Friday, August 24, 2012

Energy Briefs

One-step closer: Biofuel from Biomass
New research from scientists at the University of Georgia who are members of Department of Energy's BioEnergy Science Center (BESC) provides a genetic method for manipulating a group of organisms, called Caldicellulosiruptor, that have the ability to use biomass directly at temperatures over 160 Fahrenheit. The ability to modify the microbes to make the needed fuel products is a required first step for modern industrial fermentations. This allows researchers to combine the natural ability to consume renewable plant materials with an altered improved ability to make what is needed. _PO
Tough industrial-strength microbes that can be programmed to produce the fuels or chemicals desired, should take biofuels and bio-chemicals production to a higher level.

Unlimited high-value chemicals from engineered microbes: Freeing up petroleum can provide a 25% boost to global petro-production!
Although the major products of crude oil refineries are fuels such as gasoline and jet fuel, approximately 20 percent of crude oil is refined, in several complicated, energy-intensive steps, into petrochemicals. These chemicals permeate our daily lives in products ranging from candles and perfume to disposable diapers, toys, tires and plastic packaging, among many others.

As an alternative to crude oil, researchers around the world are studying ways to produce fuels and chemicals from renewable sources, including plant biomass and algae. Current production processes are energy-intensive and generate sugars or oils, which are "intermediate" products. "Then you would take those intermediates and do traditional processing, whether it's biological or chemical," says Pfleger. _PO
So, if we take that 20% of crude oil production that is used for chemicals, and put it back into global oil markets, we achieve what is in essence a 20% boost 25% boost in oil production, in terms of fuels etc...

Sure, it is more complicated than that, since some fractions of petroleum are more suitable for one use than for others, but you can get a vague idea as to why substitution of unlimited renewable chemicals and feedstocks can have a powerful effect on global oil markets.

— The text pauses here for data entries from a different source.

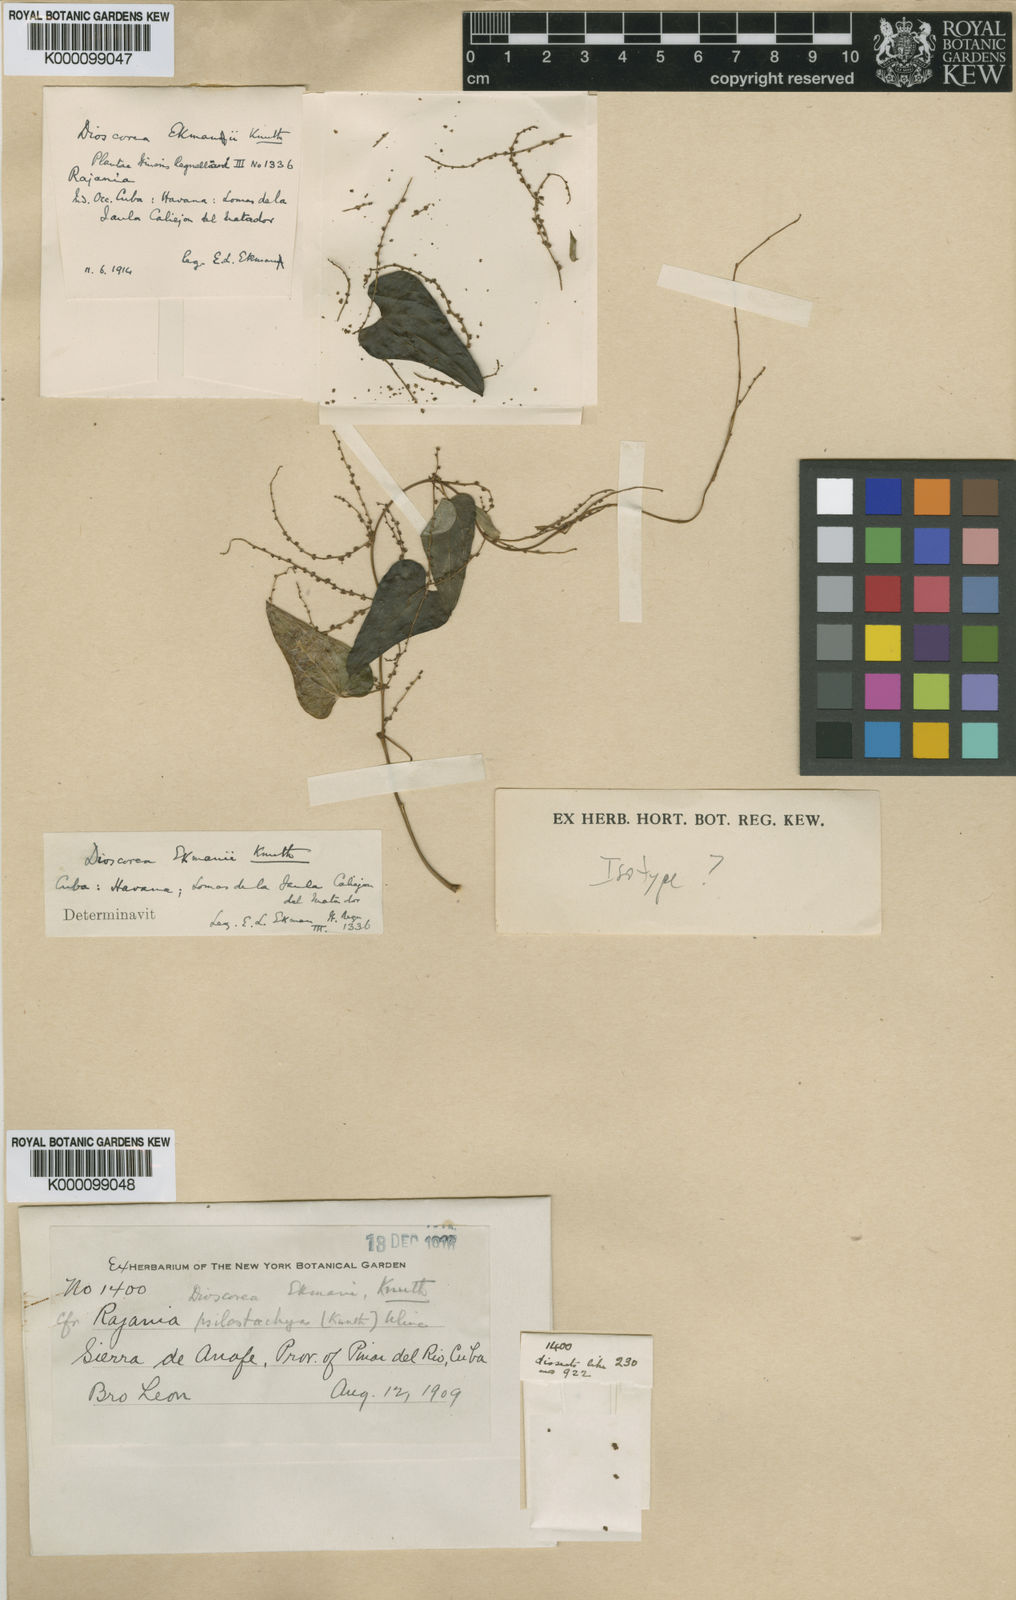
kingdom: Plantae
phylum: Tracheophyta
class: Liliopsida
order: Dioscoreales
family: Dioscoreaceae
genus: Dioscorea
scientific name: Dioscorea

Why Iowa finds itself at the center of the ongoing revolution in next generation biofuels

New nano-composite material for fuel cells achieves a 5X increase in electric current per milligram of platinum
IBN's new nanocomposite material can produce at least 0.571 amperes of electric current per milligram of platinum, compared to 0.109 amperes per milligram of platinum for commercial platinum catalysts. This is also the first time that a catalyst has been shown to enhance both the stability and activity for the fuel cell reaction with a significantly reduced platinum content. _PO
This is a low level, nuts and bolts type advance in fuel cell mechanics and economics. But with the coming global bonanza of tight gas, we are likely to see increasing use of methane fuel cells for both primary production in residences and small business, and as critical power backup for commercial, municipal, and industrial enterprises.

None of these stories are particularly earth-shaking in themselves, but over time such innovations tend to accumulate, combine, rearrange, and evolve into significant advances.